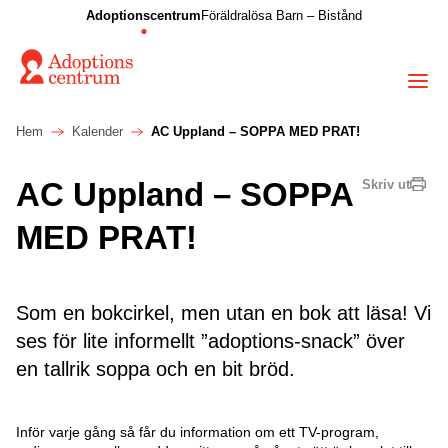
Adoptionscentrum
Föräldralösa Barn – Bistånd
Hem
Kalender
AC Uppland – SOPPA MED PRAT!
AC Uppland – SOPPA
Skriv ut
MED PRAT!
Som en bokcirkel, men utan en bok att läsa! Vi
ses för lite informellt ”adoptions-snack” över
en tallrik soppa och en bit bröd.
Inför varje gång så får du information om ett TV-program,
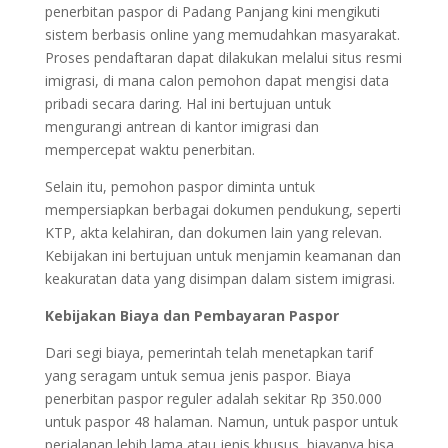
penerbitan paspor di Padang Panjang kini mengikuti
sistem berbasis online yang memudahkan masyarakat.
Proses pendaftaran dapat dilakukan melalui situs resmi
imigrasi, di mana calon pemohon dapat mengisi data
pribadi secara daring. Hal ini bertujuan untuk
mengurangi antrean di kantor imigrasi dan
mempercepat waktu penerbitan.
Selain itu, pemohon paspor diminta untuk
mempersiapkan berbagai dokumen pendukung, seperti
KTP, akta kelahiran, dan dokumen lain yang relevan.
Kebijakan ini bertujuan untuk menjamin keamanan dan
keakuratan data yang disimpan dalam sistem imigrasi.
Kebijakan Biaya dan Pembayaran Paspor
Dari segi biaya, pemerintah telah menetapkan tarif
yang seragam untuk semua jenis paspor. Biaya
penerbitan paspor reguler adalah sekitar Rp 350.000
untuk paspor 48 halaman. Namun, untuk paspor untuk
perjalanan lebih lama atau jenis khusus, biayanya bisa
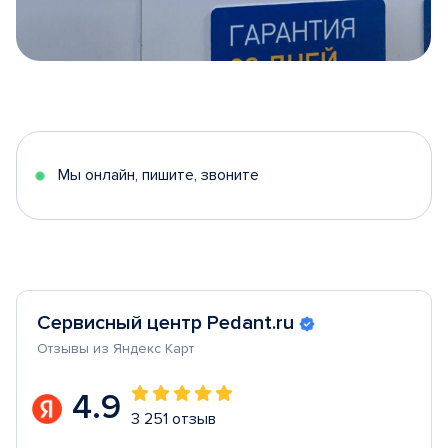
Item
1
of
5
Мы онлайн, пишите, звоните
Сервисный центр Pedant.ru
Отзывы из Яндекс Карт
4.9
3 251 отзыв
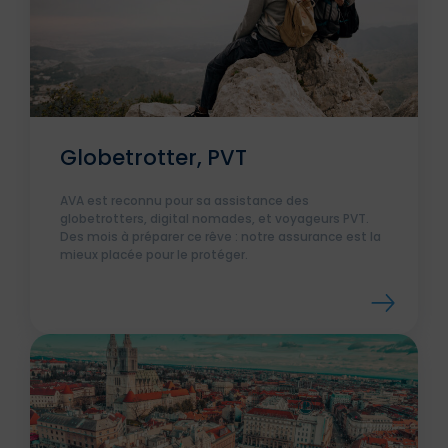
Globetrotter, PVT
AVA est reconnu pour sa assistance des
globetrotters, digital nomades, et voyageurs PVT.
Des mois à préparer ce rêve : notre assurance est la
mieux placée pour le protéger.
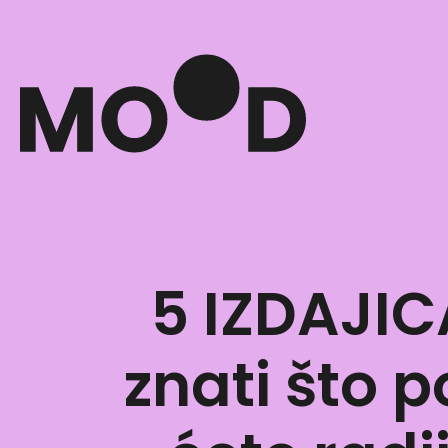
5 IZDAJIC
znati što 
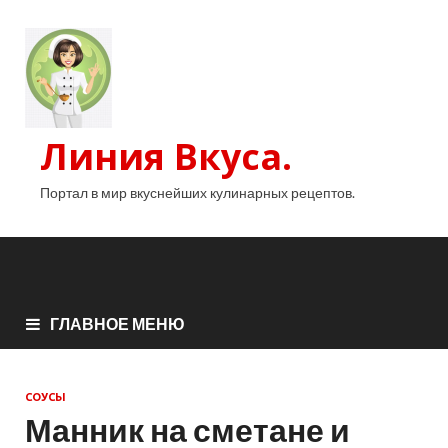
Линия Вкуса.
Портал в мир вкуснейших кулинарных рецептов.
ГЛАВНОЕ МЕНЮ
СОУСЫ
Манник на сметане и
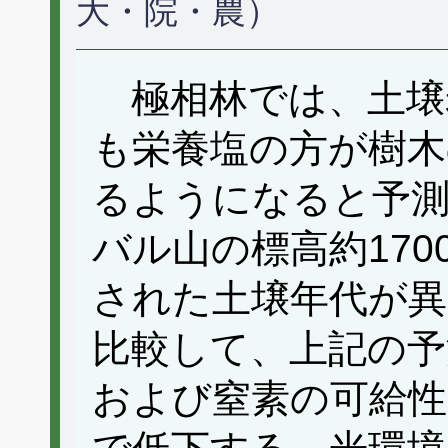
大・院・農）
極相林では、土壌
も栄養塩の方が樹木
るようになると予
バル山の標高約170
された土壌年代が異な
比較して、上記の予
および窒素の可給性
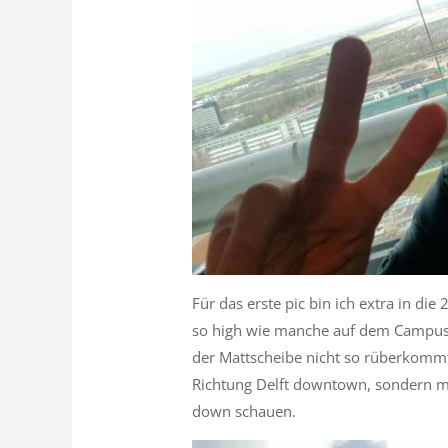
Für das erste pic bin ich extra in d
so high wie manche auf dem Campus.
der Mattscheibe nicht so rüberkommt.
Richtung Delft downtown, sondern ma
down schauen.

What you will do
Can you return, word for word and with the original line breaks, the lines in the records from the one containing "penerbitan paspor di" through the one containing "Selain itu, pemohon paspor diminta untuk"?

Result
penerbitan paspor di Padang Panjang kini mengikuti
sistem berbasis online yang memudahkan masyarakat.
Proses pendaftaran dapat dilakukan melalui situs resmi
imigrasi, di mana calon pemohon dapat mengisi data
pribadi secara daring. Hal ini bertujuan untuk
mengurangi antrean di kantor imigrasi dan
mempercepat waktu penerbitan.
Selain itu, pemohon paspor diminta untuk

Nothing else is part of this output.